[Data to process]:
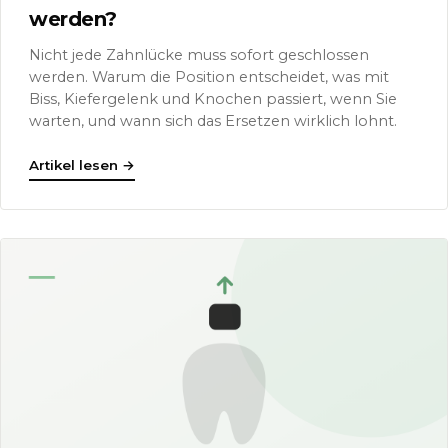
werden?
Nicht jede Zahnlücke muss sofort geschlossen
werden. Warum die Position entscheidet, was mit
Biss, Kiefergelenk und Knochen passiert, wenn Sie
warten, und wann sich das Ersetzen wirklich lohnt.
Artikel lesen
→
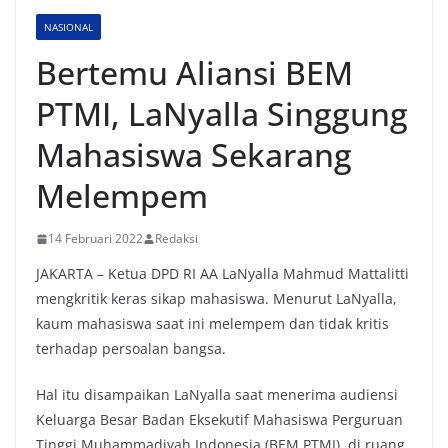
NASIONAL
Bertemu Aliansi BEM
PTMI, LaNyalla Singgung
Mahasiswa Sekarang
Melempem
14 Februari 2022
Redaksi
JAKARTA – Ketua DPD RI AA LaNyalla Mahmud Mattalitti
mengkritik keras sikap mahasiswa. Menurut LaNyalla,
kaum mahasiswa saat ini melempem dan tidak kritis
terhadap persoalan bangsa.
Hal itu disampaikan LaNyalla saat menerima audiensi
Keluarga Besar Badan Eksekutif Mahasiswa Perguruan
Tinggi Muhammadiyah Indonesia (BEM PTMI), di ruang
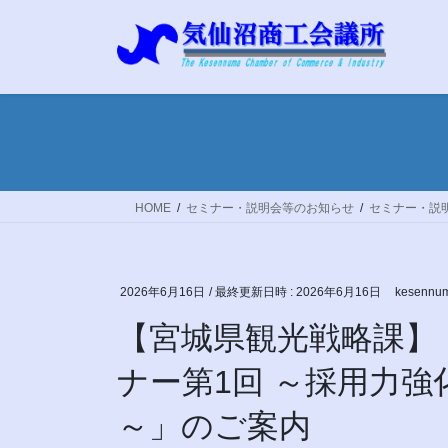
コ
ナ
ン
ビ
テ
ゲ
ン
ー
ツ
シ
へ
ョ
ス
ン
キ
に
ッ
移
HOME
セミナー・説明会等のお知らせ
セミナー・説
プ
動
2026年6月16日
/ 最終更新日時 :
2026年6月16日
kesennum
【宮城県観光戦略課】
ナー第1回 ～採用力
～」のご案内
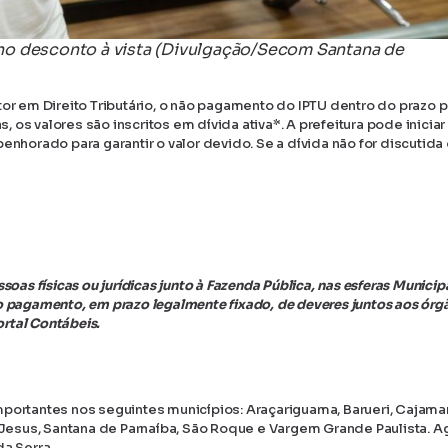
no desconto à vista (Divulgação/Secom Santana de
tor em Direito Tributário, o não pagamento do IPTU dentro do prazo 
os valores são inscritos em dívida ativa*. A prefeitura pode inicia
enhorado para garantir o valor devido. Se a dívida não for discutida
oas físicas ou jurídicas junto à Fazenda Pública, nas esferas Municipa
o pagamento, em prazo legalmente fixado, de deveres juntos aos órg
ortal Contábeis.
portantes nos seguintes municípios: Araçariguama, Barueri, Cajamar
m Jesus, Santana de Parnaíba, São Roque e Vargem Grande Paulista. A
a Serra.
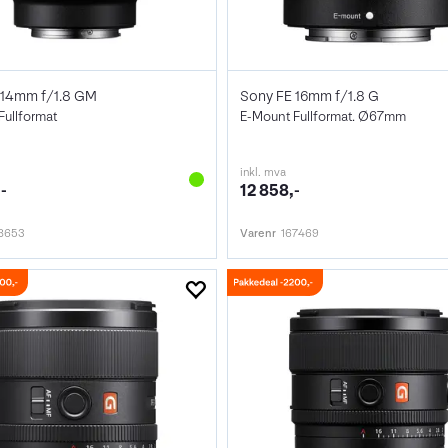
 14mm f/1.8 GM
Sony FE 16mm f/1.8 G
Fullformat
E-Mount Fullformat. Ø67mm
inkl. mva
-
12 858,-
8653
Varenr
167469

[What is needed]: Render the text lines from all the data above as a Markdown table with the columns Row and Line, numbering the rows in order. Leave out blank lines and the pictures.

[Final answer]:
| Row | Line |
|---|---|
| 1 | werden? |
| 2 | Nicht jede Zahnlücke muss sofort geschlossen |
| 3 | werden. Warum die Position entscheidet, was mit |
| 4 | Biss, Kiefergelenk und Knochen passiert, wenn Sie |
| 5 | warten, und wann sich das Ersetzen wirklich lohnt. |
| 6 | Artikel lesen |
| 7 | → |
| 8 | NASIONAL |
| 9 | Bertemu Aliansi BEM |
| 10 | PTMI, LaNyalla Singgung |
| 11 | Mahasiswa Sekarang |
| 12 | Melempem |
| 13 | 14 Februari 2022 |
| 14 | Redaksi |
| 15 | JAKARTA – Ketua DPD RI AA LaNyalla Mahmud Mattalitti |
| 16 | mengkritik keras sikap mahasiswa. Menurut LaNyalla, |
| 17 | kaum mahasiswa saat ini melempem dan tidak kritis |
| 18 | terhadap persoalan bangsa. |
| 19 | Hal itu disampaikan LaNyalla saat menerima audiensi |
| 20 | Keluarga Besar Badan Eksekutif Mahasiswa Perguruan |
| 21 | Tinggi Muhammadiyah Indonesia (BEM PTMI), di ruang |
| 22 | コ |
| 23 | ナ |
| 24 | ン |
| 25 | ビ |
| 26 | テ |
| 27 | ゲ |
| 28 | ン |
| 29 | ー |
| 30 | ツ |
| 31 | シ |
| 32 | へ |
| 33 | ョ |
| 34 | ス |
| 35 | ン |
| 36 | キ |
| 37 | に |
| 38 | ッ |
| 39 | 移 |
| 40 | HOME |
| 41 | セミナー・説明会等のお知らせ |
| 42 | セミナー・説 |
| 43 | プ |
| 44 | 動 |
| 45 | 2026年6月16日 |
| 46 | / 最終更新日時 : |
| 47 | 2026年6月16日 |
| 48 | kesennum |
| 49 | 【宮城県観光戦略課】 |
| 50 | ナー第1回 ～採用力 |
| 51 | ～」のご案内 |
| 52 | no desconto à vista (Divulgação/Secom Santana de |
| 53 | tor em Direito Tributário, o não pagamento do IPTU dentro do prazo  |
| 54 | os valores são inscritos em dívida ativa*. A prefeitura pode inicia |
| 55 | enhorado para garantir o valor devido. Se a dívida não for discutida |
| 56 | oas físicas ou jurídicas junto à Fazenda Pública, nas esferas Municipa |
| 57 | o pagamento, em prazo legalmente fixado, de deveres juntos aos órg |
| 58 | ortal Contábeis. |
| 59 | portantes nos seguintes municípios: Araçariguama, Barueri, Cajamar |
| 60 | m Jesus, Santana de Parnaíba, São Roque e Vargem Grande Paulista. A |
| 61 | a Serra. |
| 62 |  14mm f/1.8 GM |
| 63 | Sony FE 16mm f/1.8 G |
| 64 | Fullformat |
| 65 | E-Mount Fullformat. Ø67mm |
| 66 | inkl. mva |
| 67 | - |
| 68 | 12 858,- |
| 69 | 8653 |
| 70 | Varenr |
| 71 | 167469 |